Summing dense and sparse vectors

I don't know exactly the answer, but I will give you my guess as to what is going on. I don't know Fortran, but from a C ++ perspective, what you show makes sense, we just need to parse this statement.

A pseudocode translation a = b + c

where it is a,b

filled and c

is sparse would look like a.operator= ( b.operator+ (c) )

.

In all likelihood, full matrix containers in Matlab should have specialized arithmetic operators for working with sparse inputs, that is, something like full full::operator+ ( const sparse& )

. The main point to note here is that the result of the mixed full / sparse arithmetic operation must be filled. Therefore, we will need to create a new full container to store the result, although there are some updated values. [ Note: the returned full container is temporary, so an assignment a.operator= ( ... )
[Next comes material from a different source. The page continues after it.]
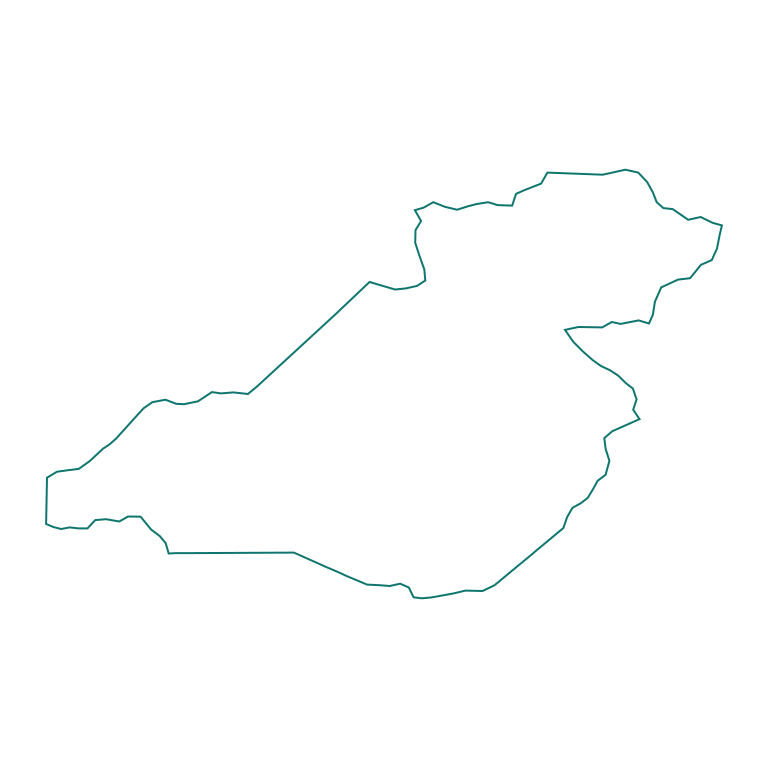 the district of Três Coroas, Rio Grande do Sul, Brazil
{"feature_id": "56859067B74226062291931", "entity_name": "Três Coroas", "entity_type": "district", "adm_level": 2, "iso_a3": "BRA", "parent_name": "Brazil", "parent_adm1": "Rio Grande do Sul", "projection": "robinson", "projection_center": [-50.767, -29.471], "detail": "fine", "context": "isolated", "style": "outline", "palette": "teal", "viewbox_px": 768, "rotation_deg": 0, "n_neighbors": 0, "source": "geoboundaries", "source_scale": "gbopen_adm2", "svg_char_len": 1711}
<svg xmlns="http://www.w3.org/2000/svg" viewBox="0 0 768 768"><path d="M369.5,282.0L336.1,313.7L257.0,386.5L247.9,394.0L233.5,392.4L221.0,393.4L211.9,392.1L198.0,401.3L184.1,404.2L176.2,403.8L165.4,399.7L152.3,402.2L143.7,408.2L137.7,414.7L116.0,438.7L109.6,444.3L103.0,448.7L89.8,461.0L78.8,468.9L68.2,470.2L57.0,471.7L47.0,477.7L46.1,524.0L53.3,527.0L61.2,529.0L69.6,527.4L78.7,528.4L87.5,528.4L95.2,520.1L106.1,519.2L119.3,521.5L128.1,516.5L140.6,516.7L151.1,529.5L160.0,536.3L165.7,543.2L168.7,553.5L176.7,553.1L193.8,553.1L293.9,552.6L325.7,566.8L339.5,572.7L347.0,576.2L367.1,584.6L379.6,585.2L389.8,586.0L400.2,583.7L408.8,587.5L413.6,597.3L421.9,598.3L431.0,597.5L453.2,593.5L465.4,590.6L482.5,591.0L494.6,585.2L517.7,566.0L528.2,557.4L537.3,549.7L563.4,528.0L567.1,517.1L572.5,507.8L580.8,503.2L587.7,497.9L593.1,489.0L597.6,480.8L605.6,474.8L609.4,460.8L605.6,448.7L604.3,438.1L612.3,431.2L639.5,419.1L633.2,409.7L636.6,399.4L632.9,388.6L625.7,383.0L618.2,375.6L609.9,370.2L600.9,366.0L592.6,360.0L582.6,351.2L573.3,341.8L565.0,329.9L578.4,327.0L602.2,327.4L611.8,322.0L620.6,323.9L638.6,320.4L649.0,323.5L652.9,314.7L654.9,301.8L661.2,287.4L678.0,279.6L690.1,278.2L701.0,264.8L711.8,260.0L717.0,248.5L719.5,235.8L721.9,225.4L712.8,222.9L700.6,217.0L688.2,219.8L672.7,209.1L663.4,208.1L656.7,202.2L652.9,192.4L647.1,182.0L638.3,172.6L625.4,169.7L602.7,174.7L547.4,172.6L541.1,183.6L524.0,190.3L516.0,193.9L512.2,205.6L497.7,205.1L488.1,202.2L476.3,204.1L468.3,206.2L457.1,209.7L444.9,206.8L433.3,202.2L423.7,207.6L414.9,210.2L421.1,221.0L415.5,230.2L415.2,242.7L419.4,255.6L424.3,269.4L425.3,280.5L417.0,285.9L405.9,288.4L395.1,289.5L369.5,282.0Z" fill="none" stroke="#0f766e" stroke-width="2"/></svg>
can avoid a full additional copy, for example with full& full::operator= ( full&& )

. ]

Unfortunately, there is no way to return a new full container because there are no arithmetic compound operations (i.e. operator +=

) in Matlab . This is why Matlab cannot use the fact that in your example is the a

same with b

(try timing with a loop instead x = w + d

, no runtime difference) and this is where the overhead comes from IMO. [ Note: even if there is no explicit assignment, for example a b+c;

shared response variable is assigned ans

. ]

Interestingly, there is a noticeable difference between full full::operator+ ( const sparse& )

and full sparse::operator+ ( const full& )

, which is between a = b + c

and a = c + b

; I can't say any more why this is, but the latter seems to be faster.

In any case, my short answer is "because Matlab has no arithmetic compound operators", which is unfortunate. If you know you are going to be doing these operations a lot, it shouldn't be too hard to implement custom optimized versions like the ones you suggested. Hope this helps!